Page-level text extractions
[Start of Attachment]
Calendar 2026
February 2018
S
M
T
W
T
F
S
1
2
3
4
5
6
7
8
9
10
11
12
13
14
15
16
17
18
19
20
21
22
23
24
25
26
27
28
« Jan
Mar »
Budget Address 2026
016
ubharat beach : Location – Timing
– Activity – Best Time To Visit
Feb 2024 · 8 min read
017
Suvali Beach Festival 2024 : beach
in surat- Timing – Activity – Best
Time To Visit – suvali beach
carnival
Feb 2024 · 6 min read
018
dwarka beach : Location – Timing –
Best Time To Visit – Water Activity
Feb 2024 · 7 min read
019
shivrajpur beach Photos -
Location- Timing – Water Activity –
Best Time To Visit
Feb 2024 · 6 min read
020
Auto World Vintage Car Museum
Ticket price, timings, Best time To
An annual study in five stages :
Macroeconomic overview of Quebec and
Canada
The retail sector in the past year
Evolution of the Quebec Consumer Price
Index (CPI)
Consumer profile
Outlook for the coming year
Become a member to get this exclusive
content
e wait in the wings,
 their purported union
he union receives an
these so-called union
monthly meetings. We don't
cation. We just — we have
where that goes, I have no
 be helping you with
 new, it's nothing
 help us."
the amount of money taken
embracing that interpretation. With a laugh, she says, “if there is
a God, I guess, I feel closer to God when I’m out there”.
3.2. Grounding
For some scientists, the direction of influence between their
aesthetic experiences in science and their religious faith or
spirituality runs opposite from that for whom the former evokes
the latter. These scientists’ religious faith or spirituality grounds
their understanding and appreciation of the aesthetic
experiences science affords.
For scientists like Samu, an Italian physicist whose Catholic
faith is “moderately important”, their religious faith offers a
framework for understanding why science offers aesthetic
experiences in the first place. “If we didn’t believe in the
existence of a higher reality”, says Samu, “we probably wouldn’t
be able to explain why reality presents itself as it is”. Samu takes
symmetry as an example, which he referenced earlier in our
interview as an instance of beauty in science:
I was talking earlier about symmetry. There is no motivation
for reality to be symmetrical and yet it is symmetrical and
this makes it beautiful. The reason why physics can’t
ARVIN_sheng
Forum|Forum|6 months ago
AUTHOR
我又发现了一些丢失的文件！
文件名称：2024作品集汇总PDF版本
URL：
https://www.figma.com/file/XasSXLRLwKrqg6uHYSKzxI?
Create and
[End of Attachment]
▸ What is being asked
Tell how many lines in the data above hold "that". Nothing but the number.

▸ Task result
3